::: RECORD EXTRACTS

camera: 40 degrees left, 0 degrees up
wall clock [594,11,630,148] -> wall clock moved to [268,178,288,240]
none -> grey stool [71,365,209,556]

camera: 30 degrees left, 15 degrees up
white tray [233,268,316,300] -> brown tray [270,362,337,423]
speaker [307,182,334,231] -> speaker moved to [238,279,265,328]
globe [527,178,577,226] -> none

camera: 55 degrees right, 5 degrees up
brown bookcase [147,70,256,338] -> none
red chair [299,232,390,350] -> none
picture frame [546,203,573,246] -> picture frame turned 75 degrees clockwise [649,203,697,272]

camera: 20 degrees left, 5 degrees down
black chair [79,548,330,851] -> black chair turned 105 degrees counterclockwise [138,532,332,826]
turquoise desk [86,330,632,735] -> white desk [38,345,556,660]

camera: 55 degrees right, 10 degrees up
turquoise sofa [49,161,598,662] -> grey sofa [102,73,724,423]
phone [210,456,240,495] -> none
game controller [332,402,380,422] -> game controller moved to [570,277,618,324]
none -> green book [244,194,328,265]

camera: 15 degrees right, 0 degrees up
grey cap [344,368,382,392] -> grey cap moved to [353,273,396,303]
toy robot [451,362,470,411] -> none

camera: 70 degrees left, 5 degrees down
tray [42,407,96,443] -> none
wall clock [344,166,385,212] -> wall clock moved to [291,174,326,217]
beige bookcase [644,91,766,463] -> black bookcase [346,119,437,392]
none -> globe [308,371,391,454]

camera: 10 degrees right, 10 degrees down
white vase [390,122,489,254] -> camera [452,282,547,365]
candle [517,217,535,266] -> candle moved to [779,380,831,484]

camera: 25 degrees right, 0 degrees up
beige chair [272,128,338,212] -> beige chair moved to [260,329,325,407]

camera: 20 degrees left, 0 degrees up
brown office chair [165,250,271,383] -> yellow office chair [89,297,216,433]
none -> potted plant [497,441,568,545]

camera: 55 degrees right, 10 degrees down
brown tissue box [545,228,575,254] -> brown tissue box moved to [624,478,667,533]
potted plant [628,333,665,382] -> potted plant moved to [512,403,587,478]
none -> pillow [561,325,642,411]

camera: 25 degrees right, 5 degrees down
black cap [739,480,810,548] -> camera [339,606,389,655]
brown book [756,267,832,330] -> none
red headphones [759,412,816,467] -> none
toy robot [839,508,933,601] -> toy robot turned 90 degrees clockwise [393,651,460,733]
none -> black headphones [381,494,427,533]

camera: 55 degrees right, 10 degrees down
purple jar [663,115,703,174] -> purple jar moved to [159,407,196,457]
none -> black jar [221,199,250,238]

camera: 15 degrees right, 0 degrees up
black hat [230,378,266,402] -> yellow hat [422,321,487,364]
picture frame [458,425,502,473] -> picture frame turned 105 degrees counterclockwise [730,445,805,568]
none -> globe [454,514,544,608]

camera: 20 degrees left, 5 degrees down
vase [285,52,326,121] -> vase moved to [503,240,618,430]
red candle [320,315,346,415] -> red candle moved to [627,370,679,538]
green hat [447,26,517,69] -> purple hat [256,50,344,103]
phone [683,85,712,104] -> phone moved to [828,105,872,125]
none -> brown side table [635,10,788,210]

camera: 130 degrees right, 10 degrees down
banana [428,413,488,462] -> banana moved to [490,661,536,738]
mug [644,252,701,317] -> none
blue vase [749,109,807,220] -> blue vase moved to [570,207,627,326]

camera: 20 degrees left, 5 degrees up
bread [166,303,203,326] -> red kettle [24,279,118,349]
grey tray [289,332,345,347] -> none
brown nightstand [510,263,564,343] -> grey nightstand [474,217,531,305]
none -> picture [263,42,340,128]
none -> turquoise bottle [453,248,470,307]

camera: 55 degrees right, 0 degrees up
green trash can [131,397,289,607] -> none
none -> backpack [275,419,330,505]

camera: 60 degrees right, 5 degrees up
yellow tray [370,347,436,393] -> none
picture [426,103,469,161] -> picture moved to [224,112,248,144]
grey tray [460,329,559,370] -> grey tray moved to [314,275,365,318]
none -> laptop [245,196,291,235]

::::::

● **REQUIREMENT**
Transcribe every record. Match each line exactly.

● **RESULT OF THE EXERCISE**
camera: 40 degrees left, 0 degrees up
wall clock [594,11,630,148] -> wall clock moved to [268,178,288,240]
none -> grey stool [71,365,209,556]

camera: 30 degrees left, 15 degrees up
white tray [233,268,316,300] -> brown tray [270,362,337,423]
speaker [307,182,334,231] -> speaker moved to [238,279,265,328]
globe [527,178,577,226] -> none

camera: 55 degrees right, 5 degrees up
brown bookcase [147,70,256,338] -> none
red chair [299,232,390,350] -> none
picture frame [546,203,573,246] -> picture frame turned 75 degrees clockwise [649,203,697,272]

camera: 20 degrees left, 5 degrees down
black chair [79,548,330,851] -> black chair turned 105 degrees counterclockwise [138,532,332,826]
turquoise desk [86,330,632,735] -> white desk [38,345,556,660]

camera: 55 degrees right, 10 degrees up
turquoise sofa [49,161,598,662] -> grey sofa [102,73,724,423]
phone [210,456,240,495] -> none
game controller [332,402,380,422] -> game controller moved to [570,277,618,324]
none -> green book [244,194,328,265]

camera: 15 degrees right, 0 degrees up
grey cap [344,368,382,392] -> grey cap moved to [353,273,396,303]
toy robot [451,362,470,411] -> none

camera: 70 degrees left, 5 degrees down
tray [42,407,96,443] -> none
wall clock [344,166,385,212] -> wall clock moved to [291,174,326,217]
beige bookcase [644,91,766,463] -> black bookcase [346,119,437,392]
none -> globe [308,371,391,454]

camera: 10 degrees right, 10 degrees down
white vase [390,122,489,254] -> camera [452,282,547,365]
candle [517,217,535,266] -> candle moved to [779,380,831,484]

camera: 25 degrees right, 0 degrees up
beige chair [272,128,338,212] -> beige chair moved to [260,329,325,407]

camera: 20 degrees left, 0 degrees up
brown office chair [165,250,271,383] -> yellow office chair [89,297,216,433]
none -> potted plant [497,441,568,545]

camera: 55 degrees right, 10 degrees down
brown tissue box [545,228,575,254] -> brown tissue box moved to [624,478,667,533]
potted plant [628,333,665,382] -> potted plant moved to [512,403,587,478]
none -> pillow [561,325,642,411]

camera: 25 degrees right, 5 degrees down
black cap [739,480,810,548] -> camera [339,606,389,655]
brown book [756,267,832,330] -> none
red headphones [759,412,816,467] -> none
toy robot [839,508,933,601] -> toy robot turned 90 degrees clockwise [393,651,460,733]
none -> black headphones [381,494,427,533]

camera: 55 degrees right, 10 degrees down
purple jar [663,115,703,174] -> purple jar moved to [159,407,196,457]
none -> black jar [221,199,250,238]

camera: 15 degrees right, 0 degrees up
black hat [230,378,266,402] -> yellow hat [422,321,487,364]
picture frame [458,425,502,473] -> picture frame turned 105 degrees counterclockwise [730,445,805,568]
none -> globe [454,514,544,608]

camera: 20 degrees left, 5 degrees down
vase [285,52,326,121] -> vase moved to [503,240,618,430]
red candle [320,315,346,415] -> red candle moved to [627,370,679,538]
green hat [447,26,517,69] -> purple hat [256,50,344,103]
phone [683,85,712,104] -> phone moved to [828,105,872,125]
none -> brown side table [635,10,788,210]

camera: 130 degrees right, 10 degrees down
banana [428,413,488,462] -> banana moved to [490,661,536,738]
mug [644,252,701,317] -> none
blue vase [749,109,807,220] -> blue vase moved to [570,207,627,326]

camera: 20 degrees left, 5 degrees up
bread [166,303,203,326] -> red kettle [24,279,118,349]
grey tray [289,332,345,347] -> none
brown nightstand [510,263,564,343] -> grey nightstand [474,217,531,305]
none -> picture [263,42,340,128]
none -> turquoise bottle [453,248,470,307]

camera: 55 degrees right, 0 degrees up
green trash can [131,397,289,607] -> none
none -> backpack [275,419,330,505]

camera: 60 degrees right, 5 degrees up
yellow tray [370,347,436,393] -> none
picture [426,103,469,161] -> picture moved to [224,112,248,144]
grey tray [460,329,559,370] -> grey tray moved to [314,275,365,318]
none -> laptop [245,196,291,235]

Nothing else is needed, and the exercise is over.